Pinggao Electric: Total bid award of about 1.223 billion yuan for State Grid procurement projects
Pinggao Electric (600312) announced on March 31 that recently the electronic commerce platform of State Grid Corporation of China published bidding award announcements including: “State Grid Corporation of China 2026 transmission and distribution projects—first public bidding procurement for equipment (including cables),” “State Grid Corporation of China 2026 transmission and distribution projects—first direct procurement (single-source)成交 announcement,” “State Grid Corporation of China 2026 ultra-high-voltage projects—first public bidding procurement for equipment,” and “State Grid Corporation of China 2026 Qinghai-Tibet Railway electrification—supporting external power engineering—first public bidding procurement for equipment.” The company, its subsidiaries, and joint ventures are the winning bidders for the related projects, with a combined winning amount of about 1.223 billion yuan, accounting for 9.86% of the company’s operating revenue in 2024.
Fulongma: Three environmental sanitation service projects preliminarily won in March
Fulongma (603686) announced on March 31 that in March, the company preliminarily won three environmental sanitation service projects, with a total first-year service fee amount of 7.1827 million yuan (accounting for 0.14% of the company’s audited operating revenue for 2024), and the total contract amount is 7.1827 million yuan.
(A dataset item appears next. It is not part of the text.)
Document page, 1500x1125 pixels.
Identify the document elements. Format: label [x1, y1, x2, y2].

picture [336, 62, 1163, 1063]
As of the disclosure date of the announcement, the number of environmental sanitation service projects won by the company in this year is 13, with a total first-year amount of 110 million yuan, and the total contract amount of 296 million yuan. As of the disclosure date of the announcement, for the environmental sanitation service projects it is performing, the annualized contract value is 39.52 billion yuan, and the total contract amount is 32.771 billion yuan.
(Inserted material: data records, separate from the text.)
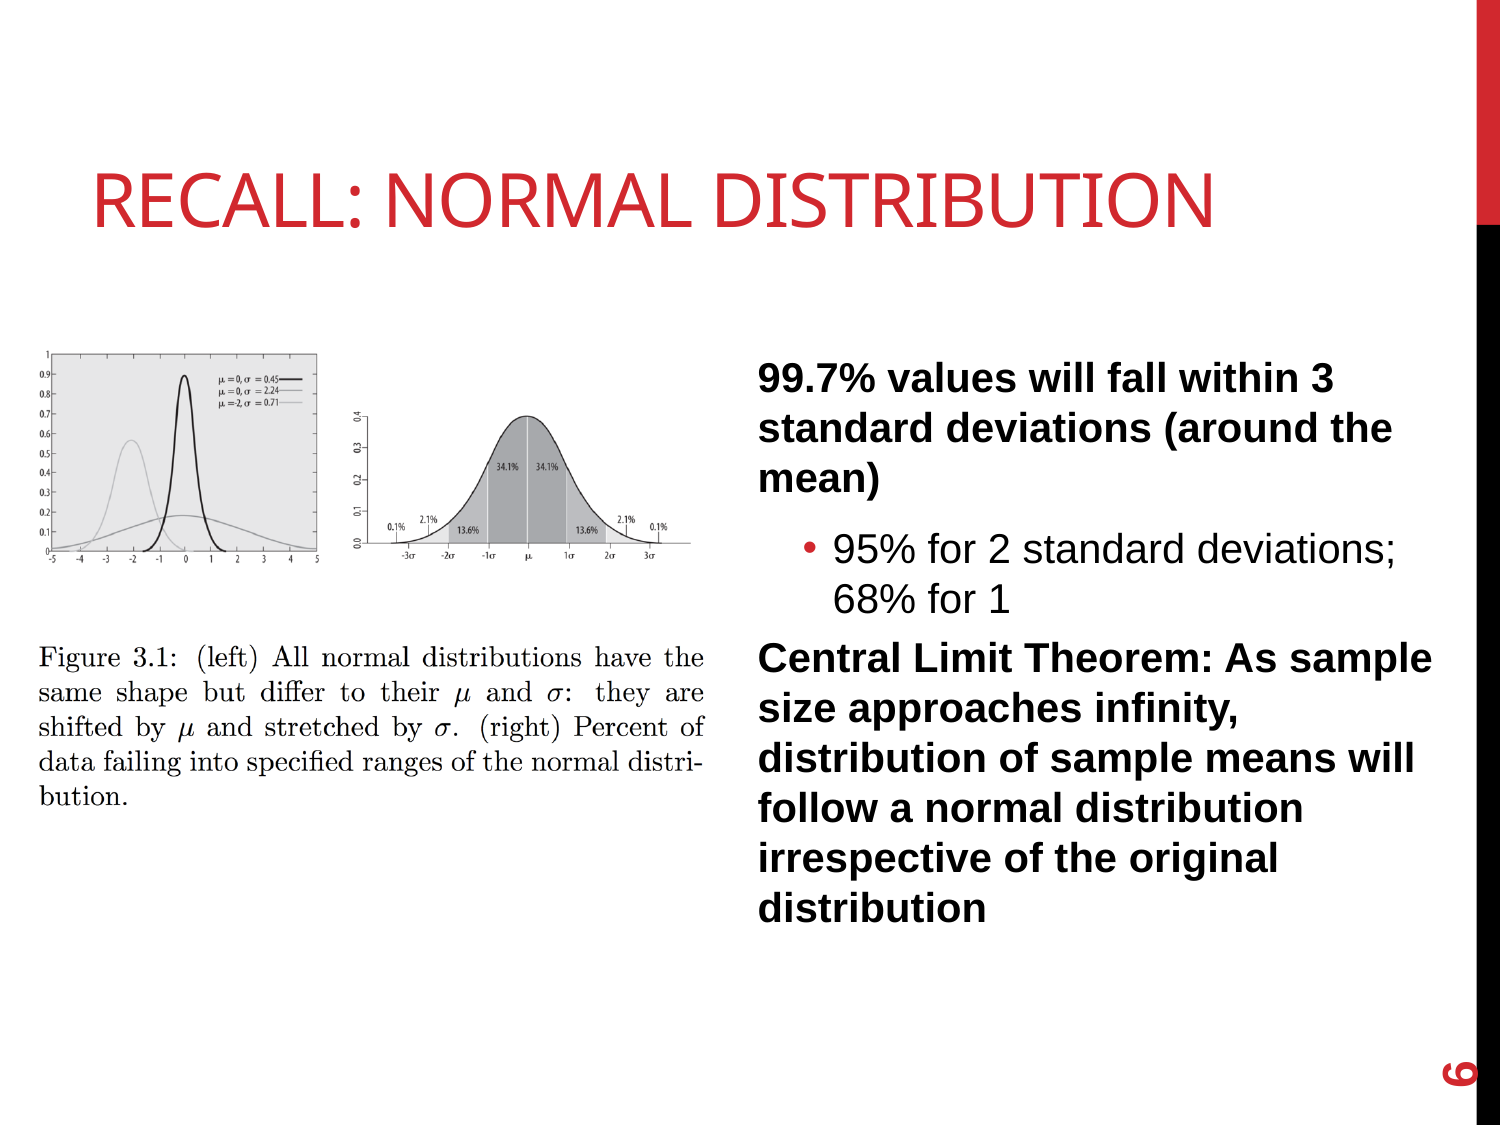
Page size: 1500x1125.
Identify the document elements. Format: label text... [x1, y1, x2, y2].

picture [29, 342, 717, 821]
list 99.7% values will fall within 3 standard deviations (around the mean) 95% for 2 standard deviations; 68% for 1 Central Limit Theorem: As sample size approaches infinity, distribution of sample means will follow a normal distribution irrespective of the original distribution [742, 343, 1471, 1004]
slide_number 6 [1427, 887, 1488, 1104]
title RecaLl: Normal Distribution [75, 25, 1428, 250]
Changgao Dianxin: Subsidiaries jointly won 181 million yuan in State Grid procurement projects
Changgao Dianxin (002452) announced on March 31 that on March 31, 2026, the electronic commerce platform of State Grid Corporation of China published the “State Grid Corporation of China 2026 transmission and distribution projects—first public bidding procurement for equipment (including cables) winning announcement” and the “State Grid Corporation of China 2026 transmission and distribution projects—first direct procurement (single-source)成交 announcement.” The company’s wholly owned subsidiaries, Hunan Changgao Electric Co., Ltd., Hunan Changgao High-voltage Switch Co., Ltd., Hunan Changgao Complete Equipment Co., Ltd., and Hunan Changgao Senyuan Power Equipment Co., Ltd., separately won bids for three categories of products: combination electrical devices, isolating switches, and switchgear cabinets. Among the above bidding projects, the four subsidiaries jointly won 181 million yuan, accounting for 10.31% of the company’s audited consolidated operating revenue for 2024.
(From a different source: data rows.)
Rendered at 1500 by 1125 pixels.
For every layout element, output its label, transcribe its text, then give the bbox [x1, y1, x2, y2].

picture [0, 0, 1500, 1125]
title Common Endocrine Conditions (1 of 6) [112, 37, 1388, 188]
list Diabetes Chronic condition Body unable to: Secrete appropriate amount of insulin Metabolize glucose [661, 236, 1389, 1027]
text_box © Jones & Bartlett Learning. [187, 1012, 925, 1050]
Bonbon Garments: Plans to sign a daily operating major contract with a related party, Xineng Textile, with an amount not exceeding 1 billion yuan
Bonbon Garments (002269) announced on March 31 that for 2026, the company has voluntarily reached a cooperation arrangement with its related party, Guizhou Bonbon Xineng Textile Garment Technology Co., Ltd. (abbreviated as “Xineng Textile”). The company or its subsidiaries will purchase goods from Xineng Textile. The expected amount of the related-party transaction is not more than 1 billion yuan. If, within the contractually agreed period, the transaction reaches the upper limit, after approval by both parties’ boards of directors or shareholders’ meetings, the parties may separately sign an additional agreement to increase the cooperation amount upper limit. Xineng Textile has a related relationship with the company. The company’s Chairman and President Zhou Chengjian also serves as the general manager of Xineng Textile.